You do realize that RAID0 (striping) is a high risk solution, meaning if you lose one disk then you lose the full OS?

RAID0 is used mainly on application demanding heavy DISK I/O operations at data we don't care to lose because we constantly backup. IMO unless you are doing some video editing, don't use RAID0. 

Best Regards,
George


----------



## jem (Mar 5, 2012)

gkontos said:
			
		

> You do realize that RAID0 (stripping) is a high risk solution, meaning you if loose one disk then you loose the full OS.

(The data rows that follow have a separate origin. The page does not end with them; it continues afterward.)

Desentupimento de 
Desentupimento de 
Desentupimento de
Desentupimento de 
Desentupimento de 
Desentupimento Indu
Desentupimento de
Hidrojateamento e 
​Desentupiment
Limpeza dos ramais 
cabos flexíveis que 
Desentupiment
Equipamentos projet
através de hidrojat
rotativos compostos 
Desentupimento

In fact, it doubles your chance of data loss compared to using only a single disk.  You've now got two devices that could fail, either of which would cause loss of your whole RAID 0 stripe.


----------



## kpa (Mar 6, 2012)

RAID0 is also used by leet gamer kids so they can brag about how quickly their machine boots


----------



## bojinov (Mar 6, 2012)

*N*ow now guys .. that was a typo .. actually it wasn't
I meant the backup kind of RAID. RAID1 I suppose.

I configured my server. It was ages ago and YES *I**'*m a heavy windows user and barely have anything to do with hardware.
YES I assembled my server from ebay parts, so I*'*m not surprised I have problems with it.

The fun part is that I find FreeBSD easier to configure to run as a server than any linux or windows.


----------



## Crivens (Mar 7, 2012)

kpa said:
			
		

> RAID0 is also used by leet gamer kids so they can brag about how quickly their machine reboots



There, fixed it for you


----------